### Task objective
Print the entries verbatim, leaving out the images they contain.
--- START ---
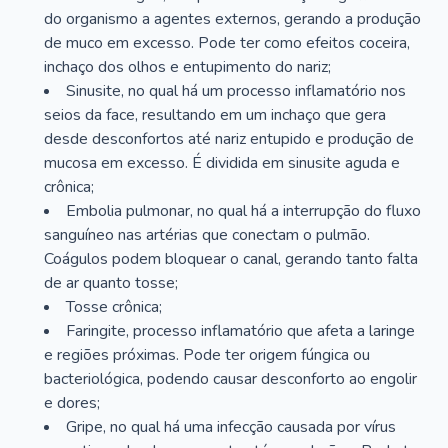
do organismo a agentes externos, gerando a produção
de muco em excesso. Pode ter como efeitos coceira,
inchaço dos olhos e entupimento do nariz;
Sinusite, no qual há um processo inflamatório nos
seios da face, resultando em um inchaço que gera
desde desconfortos até nariz entupido e produção de
mucosa em excesso. É dividida em sinusite aguda e
crônica;
Embolia pulmonar, no qual há a interrupção do fluxo
sanguíneo nas artérias que conectam o pulmão.
Coágulos podem bloquear o canal, gerando tanto falta
de ar quanto tosse;
Tosse crônica;
Faringite, processo inflamatório que afeta a laringe
e regiões próximas. Pode ter origem fúngica ou
bacteriológica, podendo causar desconforto ao engolir
e dores;
Gripe, no qual há uma infecção causada por vírus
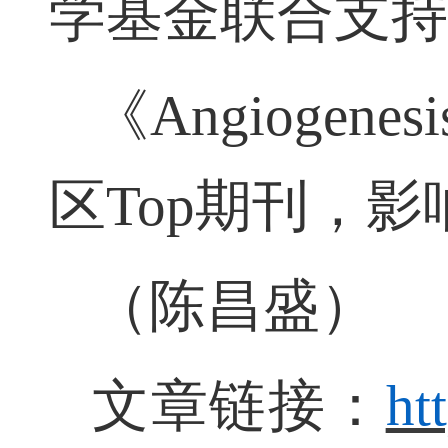
学基金联合支
《
Angiogenesi
区
Top
期刊，影
（
陈昌盛
）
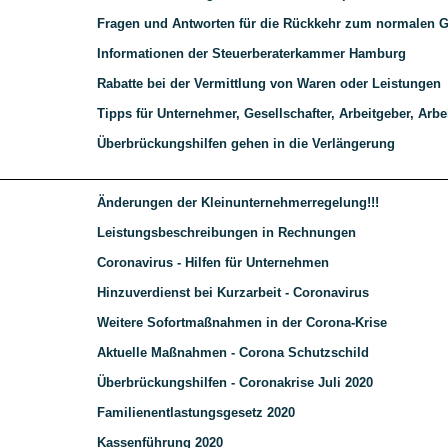
Fragen und Antworten für die Rückkehr zum normalen G
Informationen der Steuerberaterkammer Hamburg
Rabatte bei der Vermittlung von Waren oder Leistungen
Tipps für Unternehmer, Gesellschafter, Arbeitgeber, Arb
Überbrückungshilfen gehen in die Verlängerung
Änderungen der Kleinunternehmerregelung!!!
Leistungsbeschreibungen in Rechnungen
Coronavirus - Hilfen für Unternehmen
Hinzuverdienst bei Kurzarbeit - Coronavirus
Weitere Sofortmaßnahmen in der Corona-Krise
Aktuelle Maßnahmen - Corona Schutzschild
Überbrückungshilfen - Coronakrise Juli 2020
Familienentlastungsgesetz 2020
Kassenführung 2020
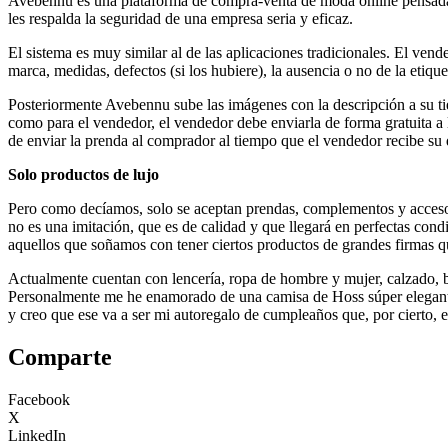
Avebennu es una plataforma de compra-venta de moda online pensada p
les respalda la seguridad de una empresa seria y eficaz.
El sistema es muy similar al de las aplicaciones tradicionales. El ve
marca, medidas, defectos (si los hubiere), la ausencia o no de la etiquet
Posteriormente Avebennu sube las imágenes con la descripción a su ti
como para el vendedor, el vendedor debe enviarla de forma gratuita a 
de enviar la prenda al comprador al tiempo que el vendedor recibe su 
Solo productos de lujo
Pero como decíamos, solo se aceptan prendas, complementos y accesori
no es una imitación, que es de calidad y que llegará en perfectas con
aquellos que soñamos con tener ciertos productos de grandes firmas q
Actualmente cuentan con lencería, ropa de hombre y mujer, calzado, 
Personalmente me he enamorado de una camisa de Hoss súper elegante,
y creo que ese va a ser mi autoregalo de cumpleaños que, por cierto, e
Comparte
Facebook
X
LinkedIn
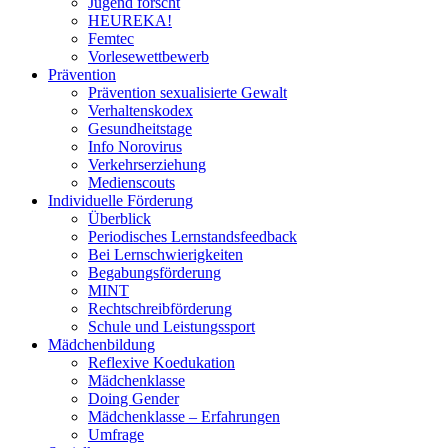
Jugend forscht
HEUREKA!
Femtec
Vorlesewettbewerb
Prävention
Prävention sexualisierte Gewalt
Verhaltenskodex
Gesundheitstage
Info Norovirus
Verkehrserziehung
Medienscouts
Individuelle Förderung
Überblick
Periodisches Lernstandsfeedback
Bei Lernschwierigkeiten
Begabungsförderung
MINT
Rechtschreibförderung
Schule und Leistungssport
Mädchenbildung
Reflexive Koedukation
Mädchenklasse
Doing Gender
Mädchenklasse – Erfahrungen
Umfrage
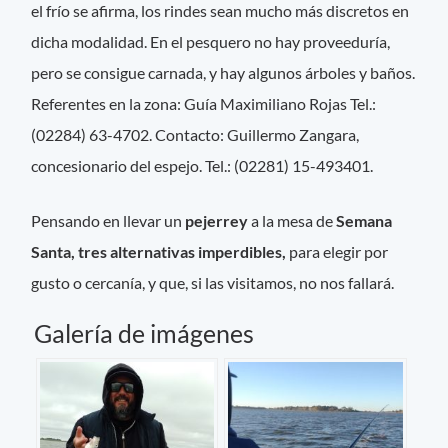
el frío se afirma, los rindes sean mucho más discretos en
dicha modalidad. En el pesquero no hay proveeduría,
pero se consigue carnada, y hay algunos árboles y baños.
Referentes en la zona: Guía Maximiliano Rojas Tel.:
(02284) 63-4702. Contacto: Guillermo Zangara,
concesionario del espejo. Tel.: (02281) 15-493401.
Pensando en llevar un
pejerrey
a la mesa de
Semana
Santa, tres alternativas imperdibles,
para elegir por
gusto o cercanía, y que, si las visitamos, no nos fallará.
Galería de imágenes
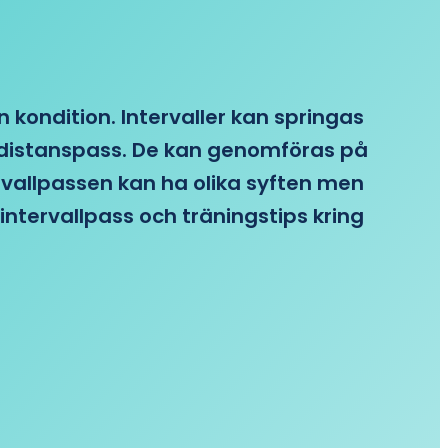
n kondition. Intervaller kan springas
re distanspass. De kan genomföras på
ervallpassen kan ha olika syften men
intervallpass och träningstips kring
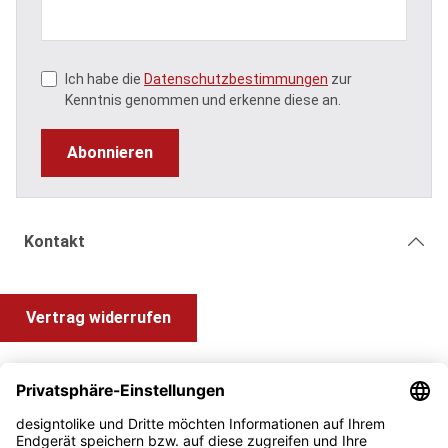
Ich habe die
Datenschutzbestimmungen
zur
Kenntnis genommen und erkenne diese an.
Abonnieren
Kontakt
Vertrag widerrufen
Shop Service
Information und Impressum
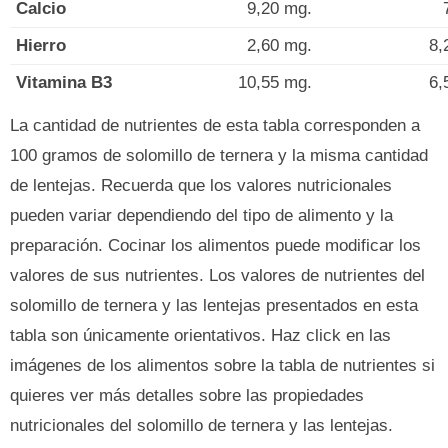
Calcio
9,20 mg.
Hierro
2,60 mg.
8,
Vitamina B3
10,55 mg.
6,
La cantidad de nutrientes de esta tabla corresponden a
100 gramos de solomillo de ternera y la misma cantidad
de lentejas. Recuerda que los valores nutricionales
pueden variar dependiendo del tipo de alimento y la
preparación. Cocinar los alimentos puede modificar los
valores de sus nutrientes. Los valores de nutrientes del
solomillo de ternera y las lentejas presentados en esta
tabla son únicamente orientativos. Haz click en las
imágenes de los alimentos sobre la tabla de nutrientes si
quieres ver más detalles sobre las propiedades
nutricionales del solomillo de ternera y las lentejas.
--- END ---
### Your response
do organismo a agentes externos, gerando a produção
de muco em excesso. Pode ter como efeitos coceira,
inchaço dos olhos e entupimento do nariz;
Sinusite, no qual há um processo inflamatório nos
seios da face, resultando em um inchaço que gera
desde desconfortos até nariz entupido e produção de
mucosa em excesso. É dividida em sinusite aguda e
crônica;
Embolia pulmonar, no qual há a interrupção do fluxo
sanguíneo nas artérias que conectam o pulmão.
Coágulos podem bloquear o canal, gerando tanto falta
de ar quanto tosse;
Tosse crônica;
Faringite, processo inflamatório que afeta a laringe
e regiões próximas. Pode ter origem fúngica ou
bacteriológica, podendo causar desconforto ao engolir
e dores;
Gripe, no qual há uma infecção causada por vírus
学基金联合支
《
Angiogenesi
区
Top
期刊，影
（
陈昌盛
）
Fragen und Antworten für die Rückkehr zum normalen G
Informationen der Steuerberaterkammer Hamburg
Rabatte bei der Vermittlung von Waren oder Leistungen
Tipps für Unternehmer, Gesellschafter, Arbeitgeber, Arb
Überbrückungshilfen gehen in die Verlängerung
Änderungen der Kleinunternehmerregelung!!!
Leistungsbeschreibungen in Rechnungen
Coronavirus - Hilfen für Unternehmen
Hinzuverdienst bei Kurzarbeit - Coronavirus
Weitere Sofortmaßnahmen in der Corona-Krise
Aktuelle Maßnahmen - Corona Schutzschild
Überbrückungshilfen - Coronakrise Juli 2020
Familienentlastungsgesetz 2020
Kassenführung 2020
Avebennu es una plataforma de compra-venta de moda online pensada p
les respalda la seguridad de una empresa seria y eficaz.
El sistema es muy similar al de las aplicaciones tradicionales. El ve
marca, medidas, defectos (si los hubiere), la ausencia o no de la etiquet
Posteriormente Avebennu sube las imágenes con la descripción a su ti
como para el vendedor, el vendedor debe enviarla de forma gratuita a 
de enviar la prenda al comprador al tiempo que el vendedor recibe su 
Solo productos de lujo
Pero como decíamos, solo se aceptan prendas, complementos y accesori
no es una imitación, que es de calidad y que llegará en perfectas con
aquellos que soñamos con tener ciertos productos de grandes firmas q
Actualmente cuentan con lencería, ropa de hombre y mujer, calzado, 
Personalmente me he enamorado de una camisa de Hoss súper elegante,
y creo que ese va a ser mi autoregalo de cumpleaños que, por cierto, e
Comparte
Facebook
X
LinkedIn
Jugend forscht
HEUREKA!
Femtec
Vorlesewettbewerb
Prävention
Prävention sexualisierte Gewalt
Verhaltenskodex
Gesundheitstage
Info Norovirus
Verkehrserziehung
Medienscouts
Individuelle Förderung
Überblick
Periodisches Lernstandsfeedback
Bei Lernschwierigkeiten
Begabungsförderung
MINT
Rechtschreibförderung
Schule und Leistungssport
Mädchenbildung
Reflexive Koedukation
Mädchenklasse
Doing Gender
Mädchenklasse – Erfahrungen
Umfrage
el frío se afirma, los rindes sean mucho más discretos en
dicha modalidad. En el pesquero no hay proveeduría,
pero se consigue carnada, y hay algunos árboles y baños.
Referentes en la zona: Guía Maximiliano Rojas Tel.:
(02284) 63-4702. Contacto: Guillermo Zangara,
concesionario del espejo. Tel.: (02281) 15-493401.
Pensando en llevar un
pejerrey
a la mesa de
Semana
Santa, tres alternativas imperdibles,
para elegir por
gusto o cercanía, y que, si las visitamos, no nos fallará.
Galería de imágenes
n kondition. Intervaller kan springas
re distanspass. De kan genomföras på
ervallpassen kan ha olika syften men
intervallpass och träningstips kring
Ich habe die
Datenschutzbestimmungen
zur
Kenntnis genommen und erkenne diese an.
Abonnieren
Kontakt
Vertrag widerrufen
Shop Service
Information und Impressum
Calcio
9,20 mg.
Hierro
2,60 mg.
8,
Vitamina B3
10,55 mg.
6,
La cantidad de nutrientes de esta tabla corresponden a
100 gramos de solomillo de ternera y la misma cantidad
de lentejas. Recuerda que los valores nutricionales
pueden variar dependiendo del tipo de alimento y la
preparación. Cocinar los alimentos puede modificar los
valores de sus nutrientes. Los valores de nutrientes del
solomillo de ternera y las lentejas presentados en esta
tabla son únicamente orientativos. Haz click en las
imágenes de los alimentos sobre la tabla de nutrientes si
quieres ver más detalles sobre las propiedades
nutricionales del solomillo de ternera y las lentejas.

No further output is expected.